**Data section**
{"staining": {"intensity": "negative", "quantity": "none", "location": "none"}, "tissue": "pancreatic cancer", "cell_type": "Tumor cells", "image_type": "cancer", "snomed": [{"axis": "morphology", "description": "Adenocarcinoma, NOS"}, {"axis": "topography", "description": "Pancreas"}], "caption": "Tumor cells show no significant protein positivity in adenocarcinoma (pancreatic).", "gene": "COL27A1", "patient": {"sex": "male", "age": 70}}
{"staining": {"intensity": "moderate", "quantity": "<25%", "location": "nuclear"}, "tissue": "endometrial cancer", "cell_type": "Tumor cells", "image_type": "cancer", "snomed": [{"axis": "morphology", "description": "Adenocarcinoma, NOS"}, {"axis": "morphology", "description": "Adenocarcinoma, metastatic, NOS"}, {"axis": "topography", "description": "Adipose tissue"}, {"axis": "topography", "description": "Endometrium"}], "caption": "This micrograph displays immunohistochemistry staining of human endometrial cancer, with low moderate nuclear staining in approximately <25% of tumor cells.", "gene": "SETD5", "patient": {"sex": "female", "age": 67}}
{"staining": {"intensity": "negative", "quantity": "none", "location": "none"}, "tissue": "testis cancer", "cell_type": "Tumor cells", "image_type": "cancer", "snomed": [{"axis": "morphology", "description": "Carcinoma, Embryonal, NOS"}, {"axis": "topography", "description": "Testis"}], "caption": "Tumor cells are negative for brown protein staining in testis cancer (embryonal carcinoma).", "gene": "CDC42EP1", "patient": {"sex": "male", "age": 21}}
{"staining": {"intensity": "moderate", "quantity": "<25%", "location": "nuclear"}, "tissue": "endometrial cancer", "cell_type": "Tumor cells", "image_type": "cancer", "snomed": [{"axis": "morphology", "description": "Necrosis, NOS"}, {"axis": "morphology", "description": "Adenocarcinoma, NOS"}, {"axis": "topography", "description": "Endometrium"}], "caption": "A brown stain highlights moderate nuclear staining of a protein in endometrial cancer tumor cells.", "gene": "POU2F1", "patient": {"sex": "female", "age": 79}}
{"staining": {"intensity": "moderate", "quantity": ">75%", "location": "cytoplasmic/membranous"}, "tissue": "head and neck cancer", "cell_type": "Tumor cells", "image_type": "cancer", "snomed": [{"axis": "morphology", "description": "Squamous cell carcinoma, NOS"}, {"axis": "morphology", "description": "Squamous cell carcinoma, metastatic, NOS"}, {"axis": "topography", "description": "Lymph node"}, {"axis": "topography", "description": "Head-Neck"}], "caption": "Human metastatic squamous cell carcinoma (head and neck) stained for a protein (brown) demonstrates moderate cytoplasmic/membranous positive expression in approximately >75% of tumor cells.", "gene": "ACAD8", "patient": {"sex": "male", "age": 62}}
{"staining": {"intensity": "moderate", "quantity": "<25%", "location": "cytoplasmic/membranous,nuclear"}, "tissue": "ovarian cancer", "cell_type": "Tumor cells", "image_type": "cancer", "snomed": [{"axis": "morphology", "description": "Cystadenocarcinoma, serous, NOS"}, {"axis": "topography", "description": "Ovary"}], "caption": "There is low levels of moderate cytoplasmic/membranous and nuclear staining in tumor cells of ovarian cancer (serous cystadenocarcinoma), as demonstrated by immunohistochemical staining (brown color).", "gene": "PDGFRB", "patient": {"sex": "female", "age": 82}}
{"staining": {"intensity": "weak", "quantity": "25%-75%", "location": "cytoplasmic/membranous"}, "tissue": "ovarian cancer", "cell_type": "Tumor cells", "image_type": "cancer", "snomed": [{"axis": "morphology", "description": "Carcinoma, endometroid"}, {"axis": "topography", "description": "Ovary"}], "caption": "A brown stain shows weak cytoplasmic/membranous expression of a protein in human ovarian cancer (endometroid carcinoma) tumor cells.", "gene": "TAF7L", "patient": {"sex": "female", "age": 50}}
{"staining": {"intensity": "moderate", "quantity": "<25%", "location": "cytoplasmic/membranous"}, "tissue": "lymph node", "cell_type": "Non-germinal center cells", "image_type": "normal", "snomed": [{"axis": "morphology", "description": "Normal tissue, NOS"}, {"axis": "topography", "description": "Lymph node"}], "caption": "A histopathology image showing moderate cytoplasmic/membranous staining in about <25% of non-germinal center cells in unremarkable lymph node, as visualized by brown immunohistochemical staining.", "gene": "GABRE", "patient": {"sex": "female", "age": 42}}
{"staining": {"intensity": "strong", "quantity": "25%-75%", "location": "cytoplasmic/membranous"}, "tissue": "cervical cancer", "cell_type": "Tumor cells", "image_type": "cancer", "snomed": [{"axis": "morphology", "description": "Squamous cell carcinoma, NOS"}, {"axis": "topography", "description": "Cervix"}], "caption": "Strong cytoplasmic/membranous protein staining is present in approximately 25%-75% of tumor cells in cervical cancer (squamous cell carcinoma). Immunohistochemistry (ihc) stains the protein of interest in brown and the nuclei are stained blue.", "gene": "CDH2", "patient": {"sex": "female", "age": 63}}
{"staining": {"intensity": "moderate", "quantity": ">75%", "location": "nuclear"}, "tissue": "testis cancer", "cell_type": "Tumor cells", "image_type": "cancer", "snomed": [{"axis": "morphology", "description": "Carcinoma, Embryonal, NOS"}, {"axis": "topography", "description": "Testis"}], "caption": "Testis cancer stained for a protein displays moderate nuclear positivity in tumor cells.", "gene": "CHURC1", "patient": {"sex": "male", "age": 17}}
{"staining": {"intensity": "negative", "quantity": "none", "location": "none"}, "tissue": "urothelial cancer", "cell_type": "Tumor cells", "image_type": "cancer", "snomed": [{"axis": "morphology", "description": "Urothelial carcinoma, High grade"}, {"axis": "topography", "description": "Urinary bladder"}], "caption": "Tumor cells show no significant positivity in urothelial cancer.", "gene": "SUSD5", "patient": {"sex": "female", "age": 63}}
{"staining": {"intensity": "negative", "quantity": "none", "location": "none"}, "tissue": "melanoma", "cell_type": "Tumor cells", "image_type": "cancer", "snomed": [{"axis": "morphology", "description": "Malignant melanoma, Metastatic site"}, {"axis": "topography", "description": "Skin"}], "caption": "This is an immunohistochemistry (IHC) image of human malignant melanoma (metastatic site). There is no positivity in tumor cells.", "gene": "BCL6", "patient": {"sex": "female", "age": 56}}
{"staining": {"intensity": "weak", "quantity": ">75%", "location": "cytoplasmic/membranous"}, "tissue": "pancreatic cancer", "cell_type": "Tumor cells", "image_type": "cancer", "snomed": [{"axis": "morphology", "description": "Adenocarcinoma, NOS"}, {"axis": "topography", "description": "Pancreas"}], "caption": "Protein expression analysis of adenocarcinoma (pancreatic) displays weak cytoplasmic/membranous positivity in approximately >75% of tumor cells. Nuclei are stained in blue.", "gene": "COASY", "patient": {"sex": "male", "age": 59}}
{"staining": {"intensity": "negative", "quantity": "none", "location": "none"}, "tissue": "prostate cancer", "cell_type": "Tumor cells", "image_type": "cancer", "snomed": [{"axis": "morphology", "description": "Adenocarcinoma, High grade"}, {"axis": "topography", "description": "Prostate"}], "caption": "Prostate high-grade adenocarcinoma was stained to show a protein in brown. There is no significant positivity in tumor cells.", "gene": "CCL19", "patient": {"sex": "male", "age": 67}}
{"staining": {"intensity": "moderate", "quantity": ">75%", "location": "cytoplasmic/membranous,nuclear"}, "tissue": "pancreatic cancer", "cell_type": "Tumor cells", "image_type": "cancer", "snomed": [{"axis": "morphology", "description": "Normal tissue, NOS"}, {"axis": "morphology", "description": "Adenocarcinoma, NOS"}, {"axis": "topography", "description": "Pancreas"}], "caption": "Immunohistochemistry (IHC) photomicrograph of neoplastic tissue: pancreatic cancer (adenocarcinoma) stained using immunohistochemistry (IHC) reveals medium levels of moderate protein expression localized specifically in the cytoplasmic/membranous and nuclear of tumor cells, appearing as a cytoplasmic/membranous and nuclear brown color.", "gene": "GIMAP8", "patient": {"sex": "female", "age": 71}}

**Task to complete**
Look through the records for the string "Embryonal". Copy every line that has it.

**Output below**
{"staining": {"intensity": "negative", "quantity": "none", "location": "none"}, "tissue": "testis cancer", "cell_type": "Tumor cells", "image_type": "cancer", "snomed": [{"axis": "morphology", "description": "Carcinoma, Embryonal, NOS"}, {"axis": "topography", "description": "Testis"}], "caption": "Tumor cells are negative for brown protein staining in testis cancer (embryonal carcinoma).", "gene": "CDC42EP1", "patient": {"sex": "male", "age": 21}}
{"staining": {"intensity": "moderate", "quantity": ">75%", "location": "nuclear"}, "tissue": "testis cancer", "cell_type": "Tumor cells", "image_type": "cancer", "snomed": [{"axis": "morphology", "description": "Carcinoma, Embryonal, NOS"}, {"axis": "topography", "description": "Testis"}], "caption": "Testis cancer stained for a protein displays moderate nuclear positivity in tumor cells.", "gene": "CHURC1", "patient": {"sex": "male", "age": 17}}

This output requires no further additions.